**** Data shown ****

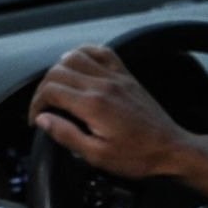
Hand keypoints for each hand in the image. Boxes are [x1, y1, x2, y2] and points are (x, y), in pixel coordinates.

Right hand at [27, 45, 198, 180]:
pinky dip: (84, 53)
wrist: (171, 149)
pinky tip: (79, 66)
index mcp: (93, 105)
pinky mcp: (125, 75)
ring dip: (59, 69)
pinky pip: (100, 51)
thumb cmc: (138, 156)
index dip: (35, 104)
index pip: (50, 90)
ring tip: (58, 88)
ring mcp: (115, 76)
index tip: (36, 119)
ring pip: (75, 55)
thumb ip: (67, 135)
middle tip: (44, 107)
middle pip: (57, 70)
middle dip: (43, 88)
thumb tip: (43, 120)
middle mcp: (103, 84)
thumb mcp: (97, 156)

****

**Work required**:
Every line from the one that contains "thumb cmc: (138, 156)" down to and including the last line of the records above must be set down exactly, with nothing else.

**Solution to this problem**:
thumb cmc: (138, 156)
index dip: (35, 104)
index pip: (50, 90)
ring tip: (58, 88)
ring mcp: (115, 76)
index tip: (36, 119)
ring pip: (75, 55)
thumb ip: (67, 135)
middle tip: (44, 107)
middle pip: (57, 70)
middle dip: (43, 88)
thumb tip: (43, 120)
middle mcp: (103, 84)
thumb mcp: (97, 156)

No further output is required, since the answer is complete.